Au cours de la dernière décennie, deux discours principaux ont dominé le débat sur le Ghana : le déversement massif de déchets électroniques et l’incinération de câbles usagés pour récupérer le cuivre. Mon travail ici consiste à montrer comment les déchets électroniques offrent des opportunités aux jeunes qui les brûlent. En même temps, ils sont aussi des travailleurs agricoles et ne possèdent que l’agriculture pluviale. S’il ne pleut pas, ils doivent déménager.
Le problème concerne le chômage des jeunes au Ghana et, plus important encore, la saturation des jeunes, le plus gros problème du Sud. Par exemple, plus de 50 % de la population du Ghana a moins de 25 ans. Un autre aspect est qu'en tant que travailleurs agricoles, ils utilisent les ressources des déchets électroniques pour financer l'agriculture.
Agbogbloshie abrite également les plus grands marchés alimentaires ouverts d'Accra, largement approvisionnés par les zones agricoles du nord du Ghana. Ce n’est pas quelque chose dont les gens sont conscients, pas même les autorités.
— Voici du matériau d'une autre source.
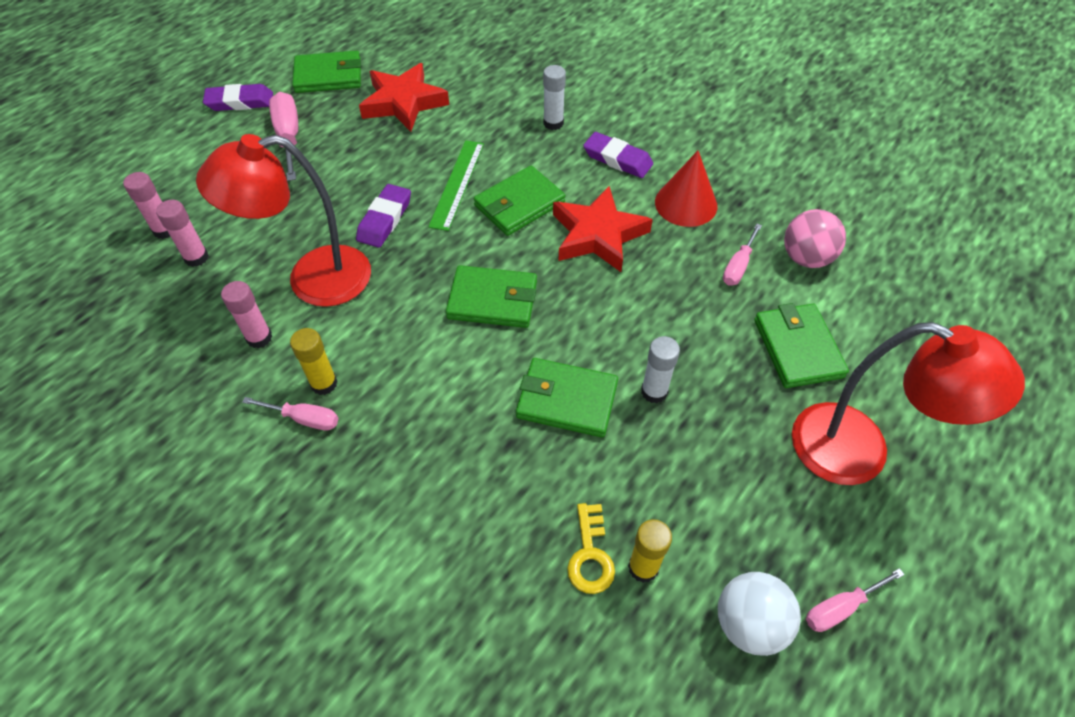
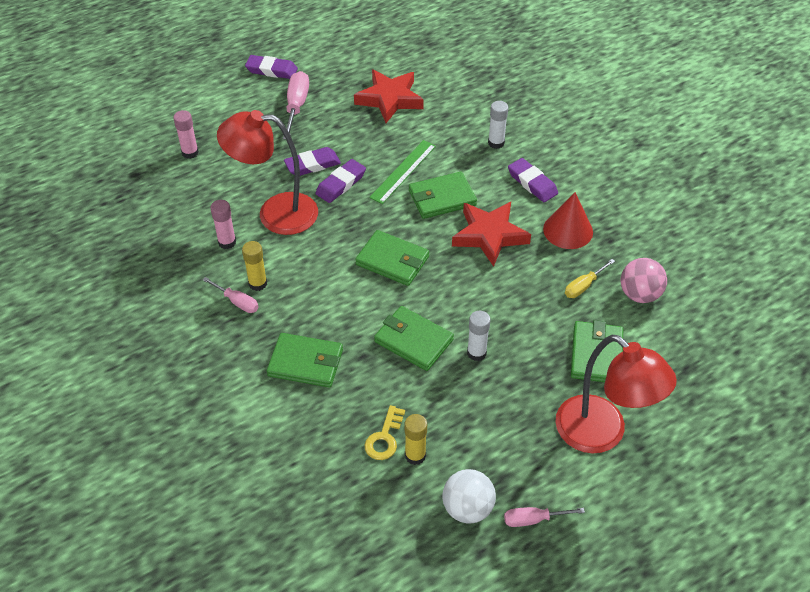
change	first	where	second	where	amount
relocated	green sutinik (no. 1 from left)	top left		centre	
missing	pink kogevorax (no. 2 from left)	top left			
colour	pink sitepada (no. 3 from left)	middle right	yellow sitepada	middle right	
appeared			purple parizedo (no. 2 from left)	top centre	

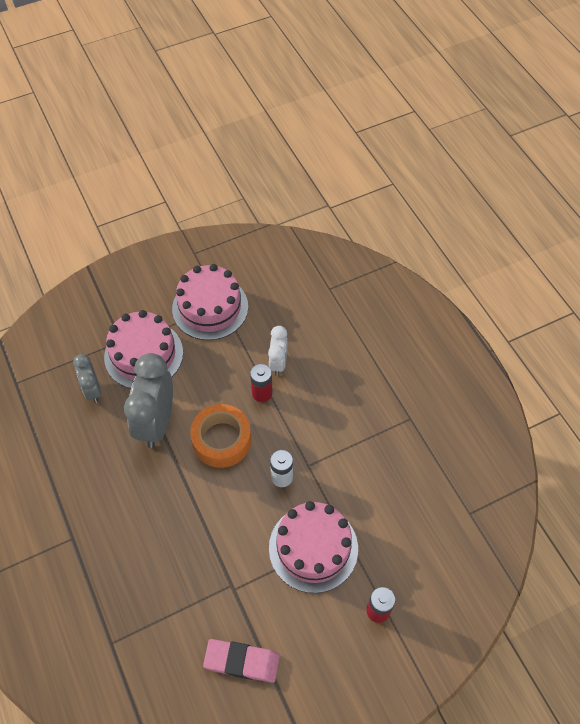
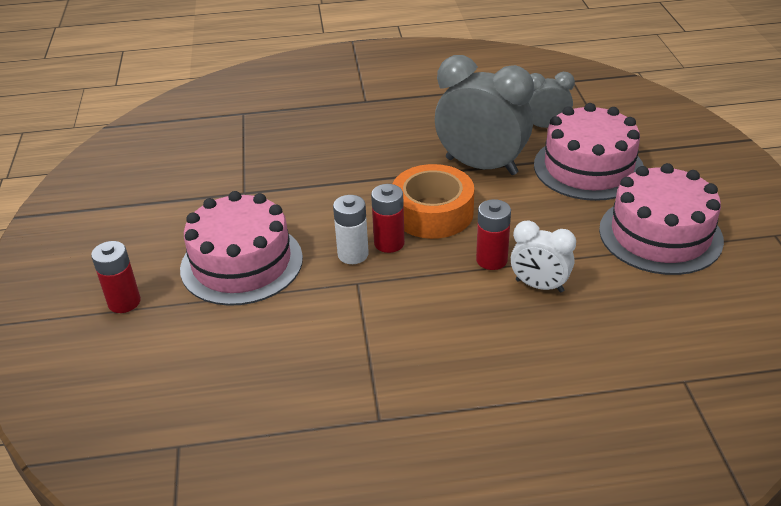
change	first	where	second	where	amount
missing	pink parizedo	bottom centre			
appeared			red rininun (no. 2 from left)	centre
Lorsque la casse d’Agbogbloshie a été violemment démolie en juillet 2021, les travailleurs ont été déplacés et des années d’efforts visant à les former et à minimiser leur exposition ont été détruits. Aujourd’hui, nous avons plusieurs sites ressemblant à Agbogbloshie en raison de cette hâte dans la rénovation et le changement urbains utopiques.
Le projet fera l'objet d'expositions en 2024 à Paris (16 mai-16 juin), Arles (1er juillet-29 septembre) et New York (27 juin-31 août). Les expositions seront accompagnées d'un catalogue bilingue français-anglais coédité par la Fondation Carmignac et Reliefs Editions.